Sous-directeur de l'immobilier au sein du Ministère de l'Enseignement supérieur, de la Recherche et de l'Innovation, Guillaume Decroix est en première ligne en ce qui concerne la dévolution du patrimoine immobilier universitaire. Il fait un point sur la deuxième vague de dévolution en cours et sur les prochaines étapes.

Pouvez-vous nous faire un point de situation ?

En 2016, nous avons lancé un appel à candidatures pour une deuxième vague de dévolution. Onze universités ont répondu et ont été auditées. Parmi celles-ci, quatre ont obtenu le feu vert pour activer le processus de dévolution : Aix-Marseille, Bordeaux, Caen et Tours. L'échantillon était particulièrement intéressant, avec des petites et des grandes, une bonne répartition géographique, certaines intégrées à la ville et d'autres en dehors. Les procédures ont commencé courant 2017.

Pourquoi avoir lancé cette deuxième vague ?

Un rapport de l'inspection générale a dressé un bilan extrêmement positif de la première vague, et ce bien au-delà de la simple dimension budgétaire : c'est toute la posture politique de ces universités, vis-à-vis de leur environnement qui a changé. Grâce à la dévolution, l'université n'est plus simplement une dépendance de l'Etat, elle est désormais devenue un interlocuteur qui crée la cité. N'oublions pas que bien souvent, dans une métropole, l'université pèse 10 % de la population. Elle est donc un élément essentiel qui fait le lien entre cette population et le tissu économique local.
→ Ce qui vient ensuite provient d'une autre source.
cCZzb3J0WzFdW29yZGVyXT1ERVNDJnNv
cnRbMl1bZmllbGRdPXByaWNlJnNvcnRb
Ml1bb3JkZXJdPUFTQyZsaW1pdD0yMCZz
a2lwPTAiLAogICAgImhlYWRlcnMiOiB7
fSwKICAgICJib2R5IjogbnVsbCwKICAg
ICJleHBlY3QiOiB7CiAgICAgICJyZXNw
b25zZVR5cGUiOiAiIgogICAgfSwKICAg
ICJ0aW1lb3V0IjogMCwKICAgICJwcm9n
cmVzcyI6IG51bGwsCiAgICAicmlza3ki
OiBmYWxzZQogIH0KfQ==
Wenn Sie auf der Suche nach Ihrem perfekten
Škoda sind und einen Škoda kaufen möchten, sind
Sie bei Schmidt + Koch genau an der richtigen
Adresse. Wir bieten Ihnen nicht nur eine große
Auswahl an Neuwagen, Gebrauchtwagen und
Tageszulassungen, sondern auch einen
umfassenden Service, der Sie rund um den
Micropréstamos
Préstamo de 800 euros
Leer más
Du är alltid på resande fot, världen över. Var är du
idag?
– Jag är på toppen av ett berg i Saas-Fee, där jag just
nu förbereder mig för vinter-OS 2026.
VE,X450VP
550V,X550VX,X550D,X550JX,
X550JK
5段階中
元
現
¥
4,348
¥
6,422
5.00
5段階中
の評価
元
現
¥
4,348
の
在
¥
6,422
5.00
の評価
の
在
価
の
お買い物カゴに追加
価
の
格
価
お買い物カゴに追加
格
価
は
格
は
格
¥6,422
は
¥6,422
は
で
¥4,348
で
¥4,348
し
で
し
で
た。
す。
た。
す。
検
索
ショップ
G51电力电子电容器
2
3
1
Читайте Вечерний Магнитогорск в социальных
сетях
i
Quelles sont les conditions pour obtenir ce feu vert ?

L'université concernée doit avoir parfaitement identifié son parc immobilier et avoir mis en place un SPSI (schéma pluriannuel de stratégie immobilière), validé par le MESRI et par la direction immobilière de l'Etat, au niveau local et national. Cela garantit que la dévolution s'inscrive dans une vision politique globale de long terme, et non par effet d'aubaine.

Ensuite ?

Aix-Marseille a signé une convention de dévolution, ensuite, un arrêté ministériel viendra entériner la décision. Puis, une période d'un an viendra pour tout régler au niveau administratif, avec les actes notariés. (passage du chapitre politique au chapitre administratif). Bordeaux suit juste derrière, l'examen de son dossier viendra à l'été. Caen à l’automne et enfin Tours en fin 2020.

Qu'en est-il de l'accompagnement financier pour cette deuxième vague ? La dotation est-elle toujours d'actualité ?

Pour ces quatre universités, nous avons préféré maintenir les financements existants : CPER (contrat de plan Etat-région) et financement immobilier pour la sécurité et accessibilité. Entre une université qui bénéficie de la dévolution et une autre, il n'y a aucune différence de traitement au niveau financier !

Comment les universités peuvent-elles valoriser leur patrimoine immobilier et foncier ?

Nous avons modifié le code général de la propriété des personnes publiques (CG3P), qui permet aux universités, au-delà d'une simple vente, de valoriser leur patrimoine. Location de locaux, co-exploitation d'une activité... les possibilités sont multiples ! Nous essayons de montrer que l'université peut devenir une marque pour attirer professeurs, chercheurs et étudiants.

Mais n'y a-t-il pas là un risque que l'université s'éloigne de sa mission d'intérêt public ?

La première des régulations reste interne : la démocratie qui existe au sein des conseils d'administration d'université, composés d'étudiants, du corps enseignant et de représentants syndicaux, est le meilleur garde-fou. Les présidents sont très attentifs à être très mesurés dans leurs expérimentations ! Quant à nous, nous resterons des conseillers privilégiés pour les opérations d'ampleur, en allant toujours dans le sens de l'autonomie : l'université doit nous considérer comme des sparring partners plutôt que des censeurs.

Quelles sont les prochaines étapes ? A quand la généralisation de la démarche ?

Cette deuxième vague appelle la continuation d'un cycle de dévolution pluriannuel qui aurait vocation à embarquer toutes les universités désireuses de se lancer dans l'aventure. On va ouvrir, à priori fin 2019, un cycle de dévolution qui se fera au fil de l'eau (ndlr : sans appel à manifestation d'intérêt). C'est beaucoup plus facile pour nous, avec près de 200 établissements concernés. On sent que c'est le sens de l'histoire : si cela fonctionne, c'est parce que c'est avant tout l'expression de la volonté locale. Nous sommes uniquement là pour la fluidifier, c'est aussi cela le rôle de l'Etat stratège.